Personal information
- Born: 25 April 1973 (age 53) Almaty, Kazakh SSR, Soviet Union
- Height: 180 cm (5 ft 11 in)
- Weight: 75 kg (165 lb)

Sport
- Sport: Modern pentathlon
- Club: Modern Pentathlon Victoria

Medal record
Modern pentathlon
Representing Kazakhstan
Olympic Games
| Gold medal – first place | 1996 Atlanta | Individual |
Asian Games
| Gold medal – first place | 1994 Hiroshima | Team |
| Silver medal – second place | 1994 Hiroshima | Individual |

= Alexander Parygin =

Kazakh-Australian modern pentathlete

Alexander Parygin (Александр Владимирович Парыгин, born 25 April 1973) is a Kazakh-Australian modern pentathlete and Olympic champion. He competed at the 1996 Summer Olympics in Atlanta where he won the individual gold medal.

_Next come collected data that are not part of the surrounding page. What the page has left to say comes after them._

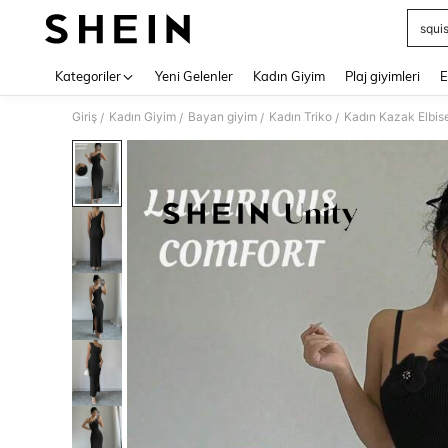
squi
Use up 
Kategoriler
Yeni Gelenler
Kadın Giyim
Plaj giyimleri
E
Giriş
Kadın Giyim
Bayan giyim
Kadın Triko
Kadın Kazak Elbise
/
/
/
/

He competed for Australia at the 2004 Summer Olympics in Athens and finished 27th overall. He initially qualified for the 2008 Summer Olympics in Beijing, but his qualification was called into question by the British team for failing to meet the minimum number of points required to be eligible (as his qualification took place at the Oceanian Championship in Tokyo, where the show jumping segment was called off after an outbreak of equine flu; however, the Australian Olympic Committee initially insisted he had met the requirements), and was eventually revoked by the Court of Arbitration for Sport (CAS). Alex now lives in Melbourne, Australia.